Très confiant même: vendredi soir, juste avant de monter dans l’hélicoptère qui venait le chercher pour l’emmener au Pérou, Fujimori a même donné une interview à la télévision chilienne. "Le Chili n’était qu’une étape pour préparer mon retour au pays. Les événements vont un peu plus vite que prévu, mais je suis un président qui affronte les problèmes", affirme-t-il, le sourire froid. "Le but de mon passage au Chili était de faire réduire le nombre de charges contre moi." Et c’est réussi: après vingt mois de procédures, cinq des douze chefs d’accusation, soit 27 de la quarantaine de délits, ont été retirés. Et la Cour suprême chilienne a fini par voter l’extradition de Fujimori.
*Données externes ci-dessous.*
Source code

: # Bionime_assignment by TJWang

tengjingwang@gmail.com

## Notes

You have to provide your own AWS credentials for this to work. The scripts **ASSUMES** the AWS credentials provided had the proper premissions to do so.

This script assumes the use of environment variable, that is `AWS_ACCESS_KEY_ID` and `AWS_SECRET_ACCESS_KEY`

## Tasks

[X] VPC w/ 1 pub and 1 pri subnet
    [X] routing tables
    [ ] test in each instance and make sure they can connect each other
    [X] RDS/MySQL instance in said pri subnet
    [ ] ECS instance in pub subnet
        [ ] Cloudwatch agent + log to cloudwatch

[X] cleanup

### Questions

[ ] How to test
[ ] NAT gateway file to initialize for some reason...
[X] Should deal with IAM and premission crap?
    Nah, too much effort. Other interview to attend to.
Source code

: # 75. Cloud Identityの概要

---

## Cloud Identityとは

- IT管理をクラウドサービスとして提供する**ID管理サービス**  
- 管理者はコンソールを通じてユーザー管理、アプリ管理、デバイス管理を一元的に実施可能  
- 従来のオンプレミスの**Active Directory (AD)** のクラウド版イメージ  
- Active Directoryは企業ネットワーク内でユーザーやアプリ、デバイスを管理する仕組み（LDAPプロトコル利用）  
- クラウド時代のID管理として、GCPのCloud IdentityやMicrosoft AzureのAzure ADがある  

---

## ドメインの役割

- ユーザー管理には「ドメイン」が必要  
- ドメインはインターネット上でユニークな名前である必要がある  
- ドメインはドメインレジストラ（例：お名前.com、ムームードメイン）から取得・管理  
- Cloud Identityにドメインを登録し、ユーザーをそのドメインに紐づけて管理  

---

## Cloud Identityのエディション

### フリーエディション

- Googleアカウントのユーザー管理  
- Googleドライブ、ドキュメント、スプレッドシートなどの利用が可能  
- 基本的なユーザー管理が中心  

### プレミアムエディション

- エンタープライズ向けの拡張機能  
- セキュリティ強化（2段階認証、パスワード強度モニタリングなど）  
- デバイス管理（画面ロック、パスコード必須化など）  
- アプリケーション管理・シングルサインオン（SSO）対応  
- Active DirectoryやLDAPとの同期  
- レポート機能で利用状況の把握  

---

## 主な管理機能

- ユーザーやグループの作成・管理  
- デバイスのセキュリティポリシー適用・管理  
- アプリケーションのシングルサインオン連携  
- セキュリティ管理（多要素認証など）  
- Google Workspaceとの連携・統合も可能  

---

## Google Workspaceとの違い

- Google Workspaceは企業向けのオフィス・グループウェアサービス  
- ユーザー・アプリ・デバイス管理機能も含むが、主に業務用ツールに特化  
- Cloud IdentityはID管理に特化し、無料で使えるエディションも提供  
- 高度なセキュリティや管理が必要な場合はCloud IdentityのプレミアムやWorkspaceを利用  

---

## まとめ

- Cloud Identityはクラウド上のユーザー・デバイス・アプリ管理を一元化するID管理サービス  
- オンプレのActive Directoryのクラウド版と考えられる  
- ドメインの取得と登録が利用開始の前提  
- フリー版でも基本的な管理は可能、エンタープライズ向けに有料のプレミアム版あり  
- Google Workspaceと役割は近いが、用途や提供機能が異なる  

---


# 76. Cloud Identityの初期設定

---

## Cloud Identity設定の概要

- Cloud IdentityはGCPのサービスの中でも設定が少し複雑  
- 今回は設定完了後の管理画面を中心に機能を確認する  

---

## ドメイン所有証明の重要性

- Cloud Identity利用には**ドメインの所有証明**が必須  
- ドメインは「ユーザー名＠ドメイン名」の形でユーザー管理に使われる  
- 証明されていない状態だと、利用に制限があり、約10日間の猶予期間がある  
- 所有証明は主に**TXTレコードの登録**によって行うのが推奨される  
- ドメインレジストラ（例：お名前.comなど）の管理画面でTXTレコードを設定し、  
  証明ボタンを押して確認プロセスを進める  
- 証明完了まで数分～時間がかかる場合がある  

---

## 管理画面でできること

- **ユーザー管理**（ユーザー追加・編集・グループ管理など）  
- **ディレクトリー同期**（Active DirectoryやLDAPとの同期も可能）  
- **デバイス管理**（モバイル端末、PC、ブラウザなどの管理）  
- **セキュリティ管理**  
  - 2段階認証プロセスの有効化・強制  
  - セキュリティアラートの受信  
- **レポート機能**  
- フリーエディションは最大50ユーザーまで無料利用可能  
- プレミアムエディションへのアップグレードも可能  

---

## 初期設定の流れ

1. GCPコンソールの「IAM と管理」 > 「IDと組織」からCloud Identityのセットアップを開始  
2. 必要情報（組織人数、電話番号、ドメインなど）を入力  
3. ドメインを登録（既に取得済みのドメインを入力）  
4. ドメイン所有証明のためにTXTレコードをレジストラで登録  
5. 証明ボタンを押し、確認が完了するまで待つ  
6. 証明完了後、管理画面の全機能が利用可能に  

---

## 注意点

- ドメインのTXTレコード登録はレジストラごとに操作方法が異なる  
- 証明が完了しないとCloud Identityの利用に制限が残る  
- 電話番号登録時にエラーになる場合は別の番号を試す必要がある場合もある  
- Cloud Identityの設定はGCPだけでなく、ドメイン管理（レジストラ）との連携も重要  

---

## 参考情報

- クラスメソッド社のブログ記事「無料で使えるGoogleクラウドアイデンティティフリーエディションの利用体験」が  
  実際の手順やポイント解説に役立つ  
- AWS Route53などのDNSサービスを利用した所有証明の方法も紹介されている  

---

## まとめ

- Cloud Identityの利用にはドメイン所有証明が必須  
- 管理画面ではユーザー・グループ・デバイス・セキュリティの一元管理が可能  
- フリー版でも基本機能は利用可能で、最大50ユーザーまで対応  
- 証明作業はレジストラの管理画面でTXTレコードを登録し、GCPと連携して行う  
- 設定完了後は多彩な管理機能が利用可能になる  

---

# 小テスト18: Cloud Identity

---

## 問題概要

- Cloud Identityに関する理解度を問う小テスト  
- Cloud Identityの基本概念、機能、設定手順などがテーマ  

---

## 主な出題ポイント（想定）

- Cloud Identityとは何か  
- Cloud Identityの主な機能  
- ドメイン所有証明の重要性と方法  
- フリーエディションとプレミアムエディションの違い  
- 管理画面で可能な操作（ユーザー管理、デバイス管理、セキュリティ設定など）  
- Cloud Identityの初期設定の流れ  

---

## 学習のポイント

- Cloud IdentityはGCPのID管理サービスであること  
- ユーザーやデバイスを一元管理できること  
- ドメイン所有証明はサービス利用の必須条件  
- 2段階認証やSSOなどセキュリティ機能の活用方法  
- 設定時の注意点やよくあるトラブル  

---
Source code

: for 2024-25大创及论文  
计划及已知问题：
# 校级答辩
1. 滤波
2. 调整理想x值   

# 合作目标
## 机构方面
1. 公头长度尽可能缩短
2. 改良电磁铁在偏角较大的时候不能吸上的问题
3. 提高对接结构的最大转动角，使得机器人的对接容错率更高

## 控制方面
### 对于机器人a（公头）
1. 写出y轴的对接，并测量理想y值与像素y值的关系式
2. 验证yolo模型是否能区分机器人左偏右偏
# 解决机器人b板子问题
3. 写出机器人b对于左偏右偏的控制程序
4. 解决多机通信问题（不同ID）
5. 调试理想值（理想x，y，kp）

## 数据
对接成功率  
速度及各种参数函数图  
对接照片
"El Chino", comme le surnomment les Péruviens à cause de ses origines japonaises, ne sait que trop bien qu’en prenant cette attitude confiante, il montre à ses futurs juges qu’il n’entend pas se laisser ébranler. "Je m’en vais la conscience tranquille", conclut-il, espérant pouvoir se présenter aux prochaines élections présidentielles. C’est un livre à la main que Fujimori est monté dans l’hélico qui l’emmenait au Pérou. Le titre? "Fujimori revient".

fujimori.jpg

Cette extradition est une bonne affaire pour le gouvernement chilien. Depuis longtemps en froid avec le Pérou pour une vieille histoire de frontière dont j’ai déjà parlé, le Chili peut ainsi espérer améliorer les relations démocratiques entre les deux pays. D’autant plus que le gouvernement de Michelle Bachelet a lancé un programme pour venir en aide aux victimes du séisme du 16 août dernier au sud du Pérou.

La presidenta, justement, est en ce moment à New York pour le sommet de l’ONU sur le réchauffement climatique. Et elle a emmené dans ses bagages les chefs des principaux partis chiliens, opposition inclus. But du jeu: montrer que le Chili est un pays uni, afin de donner une image positive de la démocratie chilienne. Le pays brigue en effet un siège à la commission des droits de l’Homme de l’ONU. Et l’extradition de Fujimori tombe à pic pour jouer en faveur du Chili. Etrange coïncidence, non?